In June Catherine McKay pleaded guilty to four counts of impaired driving causing death. Her ten-year sentence was one of the stiffest handed out in Saskatchewan.
Van de Vorst says he spent time with family around Christmas time but the days after and closer to the anniversary became more difficult.
“You just get a kind of heaviness in your spirit,” he said.
He said he and his wife Linda cope by remembering special times shared with their family and looking at photos and videos.
Since the crash, Van de Vorst has been vocal about Saskatchewan’s poor drinking and driving record and says he thinks the new, tougher impaired driving legislation will help.
“I'm hoping that if it doesn't have enough of an effect, that it'll be looked at again,” he said, adding he hopes the new laws won’t create complacency over time.
In 2015, 54 people were killed and 580 others were injured in impaired driving crashes in Saskatchewan, according to SGI. The crown corporation says it’s focusing on impaired driving during the month of January through a campaign that will share information about drunk driving and its consequences.

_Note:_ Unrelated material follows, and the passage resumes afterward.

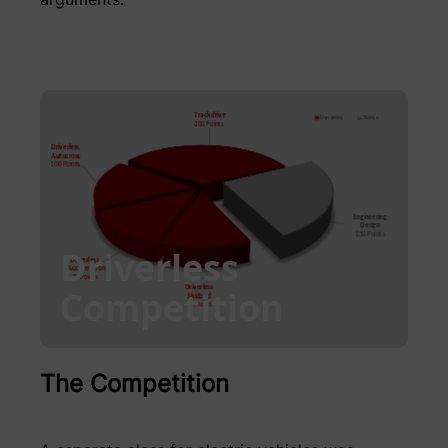
Driverless
Competition
The Competition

“We want to bring those numbers down because we want to make our roads safer and we want everybody to make it home safely,” SGI spokesperson Marie Schutlz said. “We need to stop impaired driving to do this and so education and enforcement is key to that.”
Additionally, police services across the province will be keeping a close watch for impaired drivers this month and will be enforcing the new impaired driving legislation, which SGI said is now among the toughest impaired driving laws in the country.
While he understands drinking and driving may never be eradicated, Van de Vorst said he’ll never stop speaking out and sharing his story in hopes his family’s story doesn’t become someone else’s.